Le désir d’une maison dépend assez naturellement  de la taille de la commune dans laquelle on souhaite habiter  - la recherche d’une maison est plébiscitée par 92% des futurs acquéreurs dans des communes de moins de 5 000 habitants contre 37 % pour les villes de plus de 100 000 habitants - et du nombre d’enfants à charge  - 91 % pour des familles de trois enfants contre 52 % pour les ménages qui n’en ont pas - .

  • Neuf ou ancien ?

56 % des ménages qui optent pour une maison la recherchent dans l’ancien ;
44 % veulent faire construire une maison neuve ;    
64 % de ceux qui sont à la recherche d’un appartement choisissent l’ancien.
 

  • Au terme d’un an de recherche :

seulement un peu plus d’une personne sur deux (53 %) a fait l’acquisition d’un logement ;
28% sont toujours en recherche ;
19 % ont abandonné leur projet.
 

  • C’est dans les petites communes que la recherche semble plus aisée :

59 % des personnes interrogées issues de communes de moins de 5 000 habitants ont fait l’acquisition d’un logement avant le terme d’un an de recherche.
A l’inverse, ce ratio n’est plus que de 48 % pour les personnes issues de communes de plus de 100 000 habitants.
 

  • Pour les ménages ayant acquis au cours des douze premiers mois de leur recherche :

Il s’écoule en moyenne sept mois entre le début des recherches et la signature d’un compromis ; c’est dans les villes de plus de 100 000 habitants que la recherche est la plus longue (un peu plus de 8 mois).

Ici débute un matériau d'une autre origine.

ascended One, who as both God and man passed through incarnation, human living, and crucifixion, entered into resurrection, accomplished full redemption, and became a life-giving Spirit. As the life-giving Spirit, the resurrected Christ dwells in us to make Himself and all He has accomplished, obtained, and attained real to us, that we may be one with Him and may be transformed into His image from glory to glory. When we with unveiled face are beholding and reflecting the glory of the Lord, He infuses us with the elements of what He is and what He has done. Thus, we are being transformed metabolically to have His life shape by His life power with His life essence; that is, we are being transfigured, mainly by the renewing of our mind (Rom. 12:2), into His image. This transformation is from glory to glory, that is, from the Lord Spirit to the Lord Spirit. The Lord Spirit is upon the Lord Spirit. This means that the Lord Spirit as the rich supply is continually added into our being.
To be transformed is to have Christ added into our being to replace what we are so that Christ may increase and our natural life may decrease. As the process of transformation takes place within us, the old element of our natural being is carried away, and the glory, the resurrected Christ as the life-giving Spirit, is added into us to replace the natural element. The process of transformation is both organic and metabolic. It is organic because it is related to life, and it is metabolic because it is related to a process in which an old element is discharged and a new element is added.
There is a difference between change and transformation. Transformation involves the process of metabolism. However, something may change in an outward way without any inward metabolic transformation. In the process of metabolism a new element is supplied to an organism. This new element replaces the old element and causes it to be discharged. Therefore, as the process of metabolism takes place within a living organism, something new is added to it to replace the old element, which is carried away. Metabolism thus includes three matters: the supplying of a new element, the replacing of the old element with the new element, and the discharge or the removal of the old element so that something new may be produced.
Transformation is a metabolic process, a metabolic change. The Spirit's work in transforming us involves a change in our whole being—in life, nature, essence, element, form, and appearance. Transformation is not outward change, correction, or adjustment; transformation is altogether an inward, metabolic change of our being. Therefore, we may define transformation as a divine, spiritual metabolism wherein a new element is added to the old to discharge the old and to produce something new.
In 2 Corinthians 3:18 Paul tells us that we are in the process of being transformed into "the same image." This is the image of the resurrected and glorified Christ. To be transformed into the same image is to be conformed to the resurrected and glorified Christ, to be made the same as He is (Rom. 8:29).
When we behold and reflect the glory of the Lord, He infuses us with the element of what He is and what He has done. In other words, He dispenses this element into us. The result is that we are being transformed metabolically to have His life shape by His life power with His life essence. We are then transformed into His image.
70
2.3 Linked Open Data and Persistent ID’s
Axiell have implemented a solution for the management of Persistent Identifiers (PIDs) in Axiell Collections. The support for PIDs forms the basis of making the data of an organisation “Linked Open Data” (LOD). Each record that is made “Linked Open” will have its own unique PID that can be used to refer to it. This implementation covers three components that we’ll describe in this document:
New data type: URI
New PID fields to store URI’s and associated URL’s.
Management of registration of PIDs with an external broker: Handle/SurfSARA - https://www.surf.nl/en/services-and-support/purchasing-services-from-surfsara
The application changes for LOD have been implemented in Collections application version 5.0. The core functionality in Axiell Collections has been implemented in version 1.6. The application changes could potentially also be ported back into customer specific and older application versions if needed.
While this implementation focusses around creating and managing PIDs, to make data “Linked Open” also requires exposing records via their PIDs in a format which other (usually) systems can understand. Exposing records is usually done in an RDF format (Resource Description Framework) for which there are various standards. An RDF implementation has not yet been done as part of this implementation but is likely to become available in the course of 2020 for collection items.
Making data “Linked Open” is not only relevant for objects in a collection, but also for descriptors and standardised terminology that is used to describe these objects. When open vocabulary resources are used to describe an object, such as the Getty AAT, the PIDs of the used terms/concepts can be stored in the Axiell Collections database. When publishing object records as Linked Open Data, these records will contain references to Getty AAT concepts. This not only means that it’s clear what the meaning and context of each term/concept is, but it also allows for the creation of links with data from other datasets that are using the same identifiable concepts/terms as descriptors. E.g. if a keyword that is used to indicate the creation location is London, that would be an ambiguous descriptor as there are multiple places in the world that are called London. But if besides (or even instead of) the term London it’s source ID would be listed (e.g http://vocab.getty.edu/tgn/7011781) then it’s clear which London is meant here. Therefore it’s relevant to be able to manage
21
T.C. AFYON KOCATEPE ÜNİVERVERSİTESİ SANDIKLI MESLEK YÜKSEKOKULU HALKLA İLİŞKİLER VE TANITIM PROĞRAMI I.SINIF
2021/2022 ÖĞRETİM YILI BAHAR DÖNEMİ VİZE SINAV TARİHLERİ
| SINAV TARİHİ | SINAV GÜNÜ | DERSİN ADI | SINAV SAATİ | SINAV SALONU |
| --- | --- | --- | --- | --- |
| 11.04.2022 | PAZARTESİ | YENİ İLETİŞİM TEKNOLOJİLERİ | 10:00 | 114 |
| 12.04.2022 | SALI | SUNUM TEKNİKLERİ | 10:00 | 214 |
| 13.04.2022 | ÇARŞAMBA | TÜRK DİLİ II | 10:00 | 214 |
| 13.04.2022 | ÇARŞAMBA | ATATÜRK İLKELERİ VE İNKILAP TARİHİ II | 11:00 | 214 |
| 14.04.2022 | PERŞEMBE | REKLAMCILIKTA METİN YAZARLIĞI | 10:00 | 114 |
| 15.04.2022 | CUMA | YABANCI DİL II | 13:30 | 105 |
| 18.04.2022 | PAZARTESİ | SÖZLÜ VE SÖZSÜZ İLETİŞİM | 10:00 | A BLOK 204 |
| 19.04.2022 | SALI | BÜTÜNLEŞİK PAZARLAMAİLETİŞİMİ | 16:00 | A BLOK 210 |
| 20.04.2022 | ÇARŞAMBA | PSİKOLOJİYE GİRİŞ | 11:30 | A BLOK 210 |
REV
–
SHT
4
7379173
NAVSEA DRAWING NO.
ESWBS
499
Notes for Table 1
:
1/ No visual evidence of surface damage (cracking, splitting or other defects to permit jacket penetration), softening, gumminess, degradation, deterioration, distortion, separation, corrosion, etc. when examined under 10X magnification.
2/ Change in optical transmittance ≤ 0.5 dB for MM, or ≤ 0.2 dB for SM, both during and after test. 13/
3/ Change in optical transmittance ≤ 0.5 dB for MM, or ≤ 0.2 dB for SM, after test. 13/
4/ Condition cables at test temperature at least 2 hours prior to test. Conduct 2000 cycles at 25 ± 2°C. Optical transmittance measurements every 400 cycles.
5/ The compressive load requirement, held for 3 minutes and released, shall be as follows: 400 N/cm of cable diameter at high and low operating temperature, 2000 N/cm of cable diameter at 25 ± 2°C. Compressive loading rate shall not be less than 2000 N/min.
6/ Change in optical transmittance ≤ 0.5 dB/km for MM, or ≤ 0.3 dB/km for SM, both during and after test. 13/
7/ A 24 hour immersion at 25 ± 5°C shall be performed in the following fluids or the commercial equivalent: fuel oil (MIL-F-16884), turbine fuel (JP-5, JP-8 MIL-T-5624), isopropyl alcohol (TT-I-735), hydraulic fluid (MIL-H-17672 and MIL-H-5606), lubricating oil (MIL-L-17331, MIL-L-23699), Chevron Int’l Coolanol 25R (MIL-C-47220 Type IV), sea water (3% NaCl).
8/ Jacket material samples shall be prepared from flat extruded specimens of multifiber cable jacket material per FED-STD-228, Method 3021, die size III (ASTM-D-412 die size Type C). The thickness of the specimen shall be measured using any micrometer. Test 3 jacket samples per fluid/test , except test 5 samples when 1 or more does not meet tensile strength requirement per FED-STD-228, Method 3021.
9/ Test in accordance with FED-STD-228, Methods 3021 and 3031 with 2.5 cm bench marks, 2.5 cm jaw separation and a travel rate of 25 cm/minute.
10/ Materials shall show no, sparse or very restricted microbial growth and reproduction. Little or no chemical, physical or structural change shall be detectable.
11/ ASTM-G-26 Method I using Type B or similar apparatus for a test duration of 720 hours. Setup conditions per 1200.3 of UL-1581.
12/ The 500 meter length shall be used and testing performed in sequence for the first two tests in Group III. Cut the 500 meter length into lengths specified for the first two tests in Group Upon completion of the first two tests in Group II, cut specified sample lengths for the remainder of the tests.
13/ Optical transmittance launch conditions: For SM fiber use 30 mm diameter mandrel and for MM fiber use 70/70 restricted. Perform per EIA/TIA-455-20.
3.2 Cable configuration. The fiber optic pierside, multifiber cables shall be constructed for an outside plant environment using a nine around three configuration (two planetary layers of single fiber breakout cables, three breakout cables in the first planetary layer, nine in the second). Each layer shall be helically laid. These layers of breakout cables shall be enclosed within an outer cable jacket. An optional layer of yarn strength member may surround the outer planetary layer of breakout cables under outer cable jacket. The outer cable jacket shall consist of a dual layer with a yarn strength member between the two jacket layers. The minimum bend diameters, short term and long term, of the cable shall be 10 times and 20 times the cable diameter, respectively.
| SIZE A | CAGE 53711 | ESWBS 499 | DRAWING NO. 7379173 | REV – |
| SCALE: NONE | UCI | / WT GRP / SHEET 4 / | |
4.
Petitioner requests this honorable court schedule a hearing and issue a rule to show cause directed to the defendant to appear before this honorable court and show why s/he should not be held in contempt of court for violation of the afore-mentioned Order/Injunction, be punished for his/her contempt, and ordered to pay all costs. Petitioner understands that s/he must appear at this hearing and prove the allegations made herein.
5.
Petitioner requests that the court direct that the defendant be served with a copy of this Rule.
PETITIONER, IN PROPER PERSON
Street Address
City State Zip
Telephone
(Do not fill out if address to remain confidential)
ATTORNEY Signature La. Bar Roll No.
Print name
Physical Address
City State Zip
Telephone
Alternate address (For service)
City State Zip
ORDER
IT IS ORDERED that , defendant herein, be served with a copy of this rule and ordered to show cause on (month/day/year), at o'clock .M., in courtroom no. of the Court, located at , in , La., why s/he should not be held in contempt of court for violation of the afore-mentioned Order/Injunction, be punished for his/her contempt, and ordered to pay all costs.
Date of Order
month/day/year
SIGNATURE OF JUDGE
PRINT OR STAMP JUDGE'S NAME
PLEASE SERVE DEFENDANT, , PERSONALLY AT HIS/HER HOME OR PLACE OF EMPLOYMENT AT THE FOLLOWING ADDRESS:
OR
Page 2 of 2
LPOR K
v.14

Lorsqu’ils ont conclu l’achat de leur résidence principale, les ménages ont visité en moyenne près de sept biens (nombre moyen avec de très forts écarts), nombre qui tend à augmenter en fonction de la taille de la ville.
 
Six personnes sur dix (61 %) ayant réalisé une acquisition au cours de la première année de recherche ont dû faire des concessions par rapport au projet initialement envisagé. Ces concessions sont principalement liées, à l’emplacement géographique (21 % disent s’être éloignés du lieu où ils souhaitaient acheter), et à la taille du logement (20 % disent avoir acheté un logement plus petit qu’espéré).
 

  • Si les ménages consentent à acquérir un logement qui ne correspond pas tout à fait à celui qu’ils cherchaient initialement, c’est pour répondre :

• au souhait de ne plus payer de loyer à fonds perdus (41%),
• à la volonté d’être propriétaire de sa résidence principale (41 %),
• ou d’être chez soi et d’aménager son logement selon ses désirs (40 %).
Pour réaliser leur acquisition, trois personnes sur dix (29 %) ont dépassé leur budget initial, en moyenne de 10 %.
Ce dépassement de budget est géré de façon différente selon les individus :
• en augmentant la durée du prêt (32 %) ou en ayant recours à un don ou prêt familial (21 %) pour les plus modestes ;
• en augmentant la mensualité du prêt (35 %) ou par recours à l’épargne (35 %) pour les plus fortunés.
 
Dans deux cas sur trois (65 %), la transaction s’est faite après avoir obtenu une baisse de prix, de l’ordre de 8 %. Enfin, près de deux tiers (64 %) des acquéreurs sont passés par un professionnel de l’immobilier pour mener à bien leur projet ; 29 % ont trouvé de particulier à particulier.